Index Once, Search Many
I’ve got documents that go back 20 years or more. Thousands of them. Work and fun ones. Of all file types (.doc, .docx, .pdf, .xls, .xlsx, .ppt, .txt etc etc). I knew that somewhere in that large collection was a piece about a mystery near Hanging Rock; not at hanging rock, near it. It was about the road that appears to allow things to roll up-hill, including cars.
But where to begin? I didn’t know the name of the document (file) nor where in my system it could possibly be. And when I say the system, I’ve got documents/files scattered over four or five main places, including – unfortunately – inside zip files.
What I’d ideally like is a program to read every document and index all the words. Do that once – for my huge archives. Take your time to do that one-off task, but then I can quickly search the contents.
First Attempts
Some years ago at a workplace, I tried a free program called Docfetcher. For some reason, it didn’t work. Possibly to do with the security of their Windows setup . But it looked promising as it’s indexed inside the document including PDF and Word files etc. So I could then say ‘find all my documents that have the words hanging, rock and uphill.’
Just yesterday I had to find a document to do with my car loan. Again it was sort of not that obvious but I found it eventually. By doing a file-name search (not the content inside the file)
So today I thought: I’m going to try and find a program that will index the contents of my thousands of documents, then let me search them…so I don’t have to go through this again.
Because I’m me I dived into a free, enterprise-level indexing engine called Solr. Here is a sample command to get it to work.
java -jar -Dc=sample-items -Dauto example\exampledocs\post.jar example\exampledocs*
Suffice to say I couldn’t even get it to index a small folder of Word and Excel documents.
Docfetcher – Take 2
So I went back to Docfetcher and it is fantastic.
It is really easy to use. You just point it at a folder and say ‘index everything except these file types that I’m not interested in.’ You index once (which is very quick, but obviously grows with the number of files).
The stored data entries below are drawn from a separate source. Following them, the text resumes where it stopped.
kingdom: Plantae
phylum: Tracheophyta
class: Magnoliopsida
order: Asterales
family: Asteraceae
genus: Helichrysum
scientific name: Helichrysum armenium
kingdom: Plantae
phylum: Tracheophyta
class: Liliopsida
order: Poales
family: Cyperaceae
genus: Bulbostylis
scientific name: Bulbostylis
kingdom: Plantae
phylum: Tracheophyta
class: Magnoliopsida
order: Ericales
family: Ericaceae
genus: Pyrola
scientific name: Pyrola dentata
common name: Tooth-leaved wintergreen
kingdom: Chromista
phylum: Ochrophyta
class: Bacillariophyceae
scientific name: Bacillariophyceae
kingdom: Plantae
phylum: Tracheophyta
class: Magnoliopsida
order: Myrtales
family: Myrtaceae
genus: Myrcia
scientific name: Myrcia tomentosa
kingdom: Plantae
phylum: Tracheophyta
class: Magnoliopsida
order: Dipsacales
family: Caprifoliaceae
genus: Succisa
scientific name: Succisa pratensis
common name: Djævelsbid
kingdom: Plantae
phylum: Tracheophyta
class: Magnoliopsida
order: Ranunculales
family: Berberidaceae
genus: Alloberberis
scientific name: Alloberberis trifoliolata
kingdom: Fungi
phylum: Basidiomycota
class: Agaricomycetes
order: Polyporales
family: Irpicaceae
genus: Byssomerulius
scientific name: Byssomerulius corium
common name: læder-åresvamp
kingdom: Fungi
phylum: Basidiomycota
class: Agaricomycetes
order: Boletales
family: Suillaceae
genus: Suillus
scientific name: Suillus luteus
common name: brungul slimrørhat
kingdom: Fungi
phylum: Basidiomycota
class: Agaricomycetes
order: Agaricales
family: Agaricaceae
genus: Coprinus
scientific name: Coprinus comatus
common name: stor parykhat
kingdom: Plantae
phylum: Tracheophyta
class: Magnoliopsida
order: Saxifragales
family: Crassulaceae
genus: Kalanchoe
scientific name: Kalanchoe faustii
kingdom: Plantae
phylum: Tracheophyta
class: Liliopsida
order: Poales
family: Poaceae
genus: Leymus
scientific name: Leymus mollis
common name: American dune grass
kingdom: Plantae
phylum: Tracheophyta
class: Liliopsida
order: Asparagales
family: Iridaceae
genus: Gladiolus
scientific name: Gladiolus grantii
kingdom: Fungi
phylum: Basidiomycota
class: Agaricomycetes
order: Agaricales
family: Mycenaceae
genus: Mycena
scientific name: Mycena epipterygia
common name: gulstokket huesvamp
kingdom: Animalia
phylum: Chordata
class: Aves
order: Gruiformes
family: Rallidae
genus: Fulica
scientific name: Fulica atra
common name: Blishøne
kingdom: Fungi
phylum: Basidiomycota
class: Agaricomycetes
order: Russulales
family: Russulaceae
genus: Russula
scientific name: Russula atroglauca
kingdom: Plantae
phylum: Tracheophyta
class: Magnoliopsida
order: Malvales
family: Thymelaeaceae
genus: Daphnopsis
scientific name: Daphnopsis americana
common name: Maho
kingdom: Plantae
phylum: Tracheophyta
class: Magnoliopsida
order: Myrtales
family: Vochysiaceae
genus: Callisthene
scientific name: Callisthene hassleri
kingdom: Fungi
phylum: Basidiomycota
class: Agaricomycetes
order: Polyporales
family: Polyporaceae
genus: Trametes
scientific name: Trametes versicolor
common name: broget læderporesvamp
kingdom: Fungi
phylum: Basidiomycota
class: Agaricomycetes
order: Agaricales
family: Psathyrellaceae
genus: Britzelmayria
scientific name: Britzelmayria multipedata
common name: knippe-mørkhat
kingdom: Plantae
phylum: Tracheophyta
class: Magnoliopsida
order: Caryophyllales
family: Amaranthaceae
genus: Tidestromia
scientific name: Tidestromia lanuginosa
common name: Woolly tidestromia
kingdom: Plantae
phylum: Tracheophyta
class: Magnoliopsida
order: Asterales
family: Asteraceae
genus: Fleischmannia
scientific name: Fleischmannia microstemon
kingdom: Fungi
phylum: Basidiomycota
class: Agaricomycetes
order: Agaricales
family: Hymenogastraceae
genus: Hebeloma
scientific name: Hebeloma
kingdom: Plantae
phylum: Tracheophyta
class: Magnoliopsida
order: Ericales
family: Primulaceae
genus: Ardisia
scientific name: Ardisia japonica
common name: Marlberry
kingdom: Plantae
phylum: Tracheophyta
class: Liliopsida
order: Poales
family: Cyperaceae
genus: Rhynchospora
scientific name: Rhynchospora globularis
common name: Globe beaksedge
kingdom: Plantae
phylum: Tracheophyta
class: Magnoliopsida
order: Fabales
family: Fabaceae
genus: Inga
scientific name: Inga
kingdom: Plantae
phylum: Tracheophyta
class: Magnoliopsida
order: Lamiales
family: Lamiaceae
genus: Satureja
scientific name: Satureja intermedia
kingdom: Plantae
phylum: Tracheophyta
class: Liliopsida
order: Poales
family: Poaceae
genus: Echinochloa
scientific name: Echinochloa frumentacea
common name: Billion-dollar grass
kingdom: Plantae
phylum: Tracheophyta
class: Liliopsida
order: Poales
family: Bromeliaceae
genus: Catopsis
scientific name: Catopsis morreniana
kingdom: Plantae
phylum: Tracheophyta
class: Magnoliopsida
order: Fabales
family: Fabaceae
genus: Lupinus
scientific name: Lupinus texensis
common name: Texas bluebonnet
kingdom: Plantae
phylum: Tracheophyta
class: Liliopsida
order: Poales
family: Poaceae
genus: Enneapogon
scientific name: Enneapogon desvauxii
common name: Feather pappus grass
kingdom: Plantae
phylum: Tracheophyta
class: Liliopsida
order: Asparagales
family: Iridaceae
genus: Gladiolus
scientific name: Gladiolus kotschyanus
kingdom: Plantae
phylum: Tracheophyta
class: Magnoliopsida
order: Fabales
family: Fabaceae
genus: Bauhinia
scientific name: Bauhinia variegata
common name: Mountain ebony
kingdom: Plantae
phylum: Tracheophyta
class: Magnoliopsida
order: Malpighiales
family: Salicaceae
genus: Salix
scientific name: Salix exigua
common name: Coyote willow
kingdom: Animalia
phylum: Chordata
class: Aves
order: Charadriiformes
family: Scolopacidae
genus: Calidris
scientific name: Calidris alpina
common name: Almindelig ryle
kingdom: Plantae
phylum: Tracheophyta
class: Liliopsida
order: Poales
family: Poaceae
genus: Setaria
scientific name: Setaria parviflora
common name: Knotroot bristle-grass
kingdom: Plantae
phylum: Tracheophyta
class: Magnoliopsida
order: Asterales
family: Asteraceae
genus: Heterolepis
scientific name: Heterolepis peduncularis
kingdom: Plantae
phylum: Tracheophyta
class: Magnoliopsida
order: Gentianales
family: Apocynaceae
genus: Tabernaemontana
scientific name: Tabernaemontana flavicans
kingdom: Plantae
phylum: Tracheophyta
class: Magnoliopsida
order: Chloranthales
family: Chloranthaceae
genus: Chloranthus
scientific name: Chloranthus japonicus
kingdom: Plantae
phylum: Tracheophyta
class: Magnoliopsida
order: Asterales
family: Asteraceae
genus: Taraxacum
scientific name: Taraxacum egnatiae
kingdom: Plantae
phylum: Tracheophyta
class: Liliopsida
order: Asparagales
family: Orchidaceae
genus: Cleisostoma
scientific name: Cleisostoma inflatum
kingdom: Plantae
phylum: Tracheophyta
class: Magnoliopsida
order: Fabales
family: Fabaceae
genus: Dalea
So I indexed everything of interest – in a few archive locations – and then searched for hanging rock uphill and it came back with this:
OK, it’s a fair few documents but it’s getting there. So I did a bit of reading and it was easy to fine-tune the search with the big capital AND. It defaults to OR, meaning ‘documents with contents including hanging OR rock OR uphill‘. So, a document about Ned Kelly would have the word hanging in it (not not rock nor uphill)…and be returned.
With that quick change, it amazingly found the old document:
If you look carefully at the details (path), Docfetcher has actually indexed an old Word document that is stored inside a zip file. That is quite amazing. And the whole thing is very quick to do the indexing which you only do the once (these are archives, so don’t change.)
I also indexed my current folder of work, which does change. But it’s very quick to re-index this small folder.
This gave me the confidence to index my main archive, while I walked up to Nelson Place – in the rain – to get a coffee. As I said this is a one-off task. Some stats of that archive:
- 30,711 files (!)
- 27 GB
- 56 minutes to index
But searches take a fraction of a second. I can happily say mission accomplished.
Oh yeah, Miranda, it’s an optical illusion.